CHAPTER XXXVIII

It was a clear beautiful afternoon toward the end of May. And as the train puffing up the grade wound along the Connecticut River, Roger sat looking out of the window. The orchards were pink and white on the hills. Slowly the day wore away. The river narrowed, the hills reared high, and in the sloping meadows gray ribs and shoulders of granite appeared. The air had a tang of the mountains. Everywhere were signs of spring, of new vigor and fresh life. But the voices at each station sounded drowsier than at the last, the eyes appeared more stolid, and to Roger it felt like a journey far back into old ways of living, old beliefs and old ideals. He had always had this feeling, and always he had relished it, this dive into his boyhood. But it was different to-day, for this was more than a journey, it was a migration, too. Close about him in the car were Edith and her children, bound for a new home up there in the very heart and stronghold of all old things in America.

Old things dear to Edith's heart. As she sat by the window staring out, he watched her shapely little head; he noted the hardening lines on her forehead and the gray which had come in her hair. It had been no easy move for her, this, she'd shown pluck to take it so quietly. He saw her smile a little, then frown and go on with her thinking. What was she thinking about, he wondered—all she had left behind in New York, or the rest of her life which lay ahead? She had always longed for things simple and old. Well, she would have them now with a vengeance, summer and winter, the year 'round, in the battered frame house on the mountain side, the birthplace of her family. A recollection came to him of a summer's dusk two years ago and a woman with a lawn mower cutting the grass on the family graves. Would Edith ever be like that, a mere custodian of the past? If she did, he thought, she would be false to the very traditions she tried to preserve. For her forefathers had never been mere guardians of things gone by. Always they had been pioneers. That house had not been old to them, but a thrilling new adventure. Their old homes they had left behind, far down in the valleys to the east. And even those valley homes had been new to the rugged men come over the sea. Would Edith ever understand? Would she see that for herself the new must emerge from her children, from the ideas, desires and plans already teeming in their minds? Would she show keen interest, sympathy? Would she be able to keep her hold?

In the seat behind her mother, Betsy was sitting with Bruce in her lap, looking over a picture book.

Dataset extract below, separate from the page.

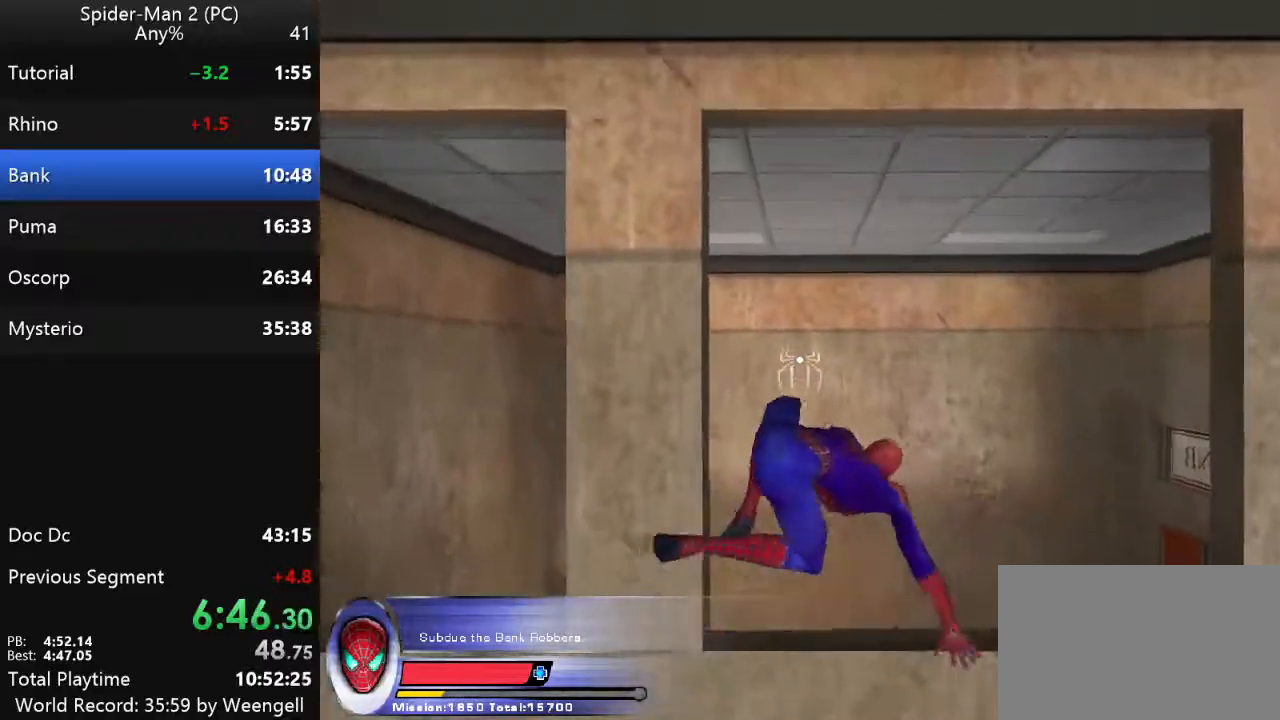
{"keys": ["w"], "mouse": [], "events": [[33, "d", "down"], [33, "w", "down"], [167, "d", "up"]]}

Quietly Roger watched the girl.

"What are you going to be?" he asked. "A woman's college president, a surgeon or a senator? And what will your mother think of you then?"

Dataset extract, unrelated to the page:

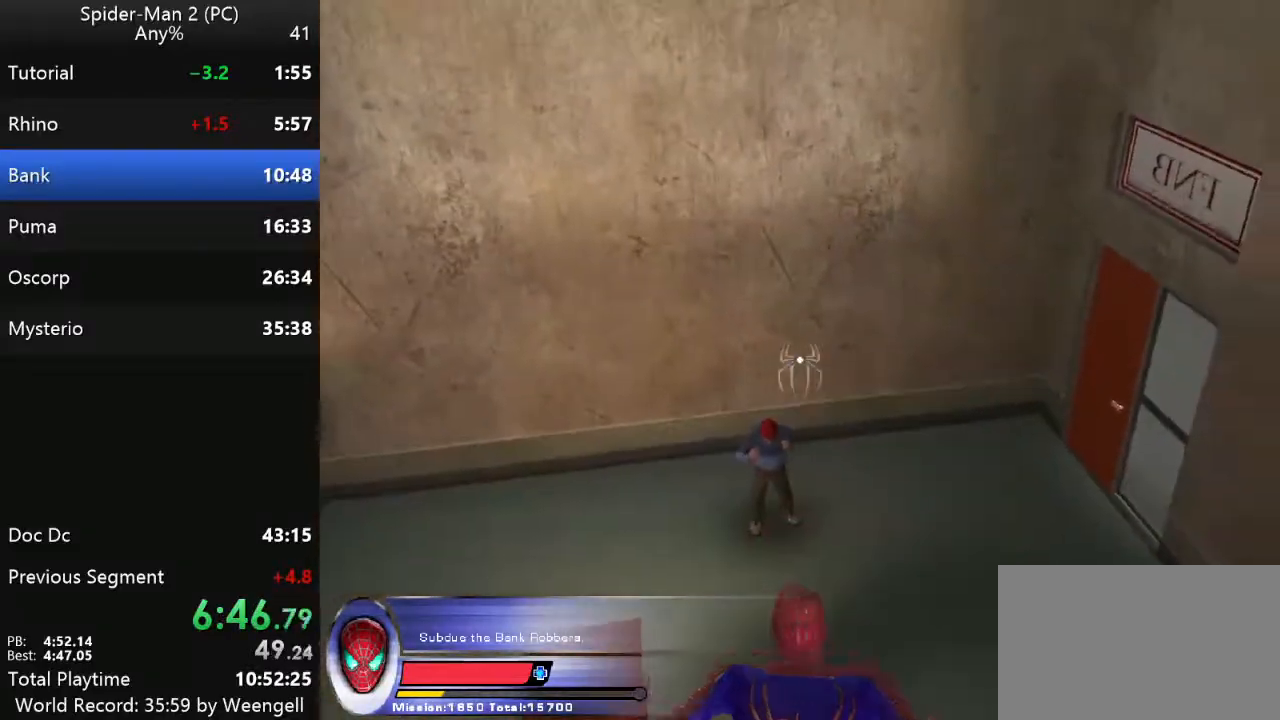
{"keys": [], "mouse": ["left"], "events": [[267, "mouse_left", "down"], [367, "mouse_left", "up"], [433, "mouse_left", "down"], [467, "w", "up"]]}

They changed cars, and on a train made up of antiquated coaches they wound through a side valley, down which rushing and tumbling came the river that bore Roger's name. He went into the smoking car, and presently George joined him there. George did not yet smoke, (with his elders), but he had bought a package of gum and he was chewing absorbedly. Plainly the lad was excited over the great existence which he saw opening close ahead. Roger glanced at the boy's broad shoulders, noticed the eager lines of his jaw, looked down at his enormous hands, unformed as yet, ungainly; but in them was a hungriness that caused a glow in Roger's breast. One more of the family starting out.

"It's all going to depend on you," Roger gravely counseled. "Your whole life will depend on the start you make. Either you're going to settle down, like so many of your neighbors up there, or you're going to hustle, plan out your day, keep on with your studies and go to college—the State Agricultural College, I mean. In short, keep up to date, my boy, and become in time a big figure in farming."

"I'm going to do it," George replied. His grandfather glanced again at his face, so scowling, so determined. And a gleam of compassion and yearning came for a moment in Roger's eyes. His heavy hand lay on George's knee.

"That's right, son," he grunted. "Make the family proud of you. I'll do all I can to help you start. My business is picking up, thank God, and I'll be able to back you now. I'll stay up here a good part of the summer. We've both of us got a lot to learn—and not only from books—we want to remember we've plenty to learn from the neighbors, too. Take old Dave Royce, for instance, who when all is said and done has worked our farm for twenty odd years and never once run me into debt."

"But, Gee!" demurred George. "He's so 'way out of date!"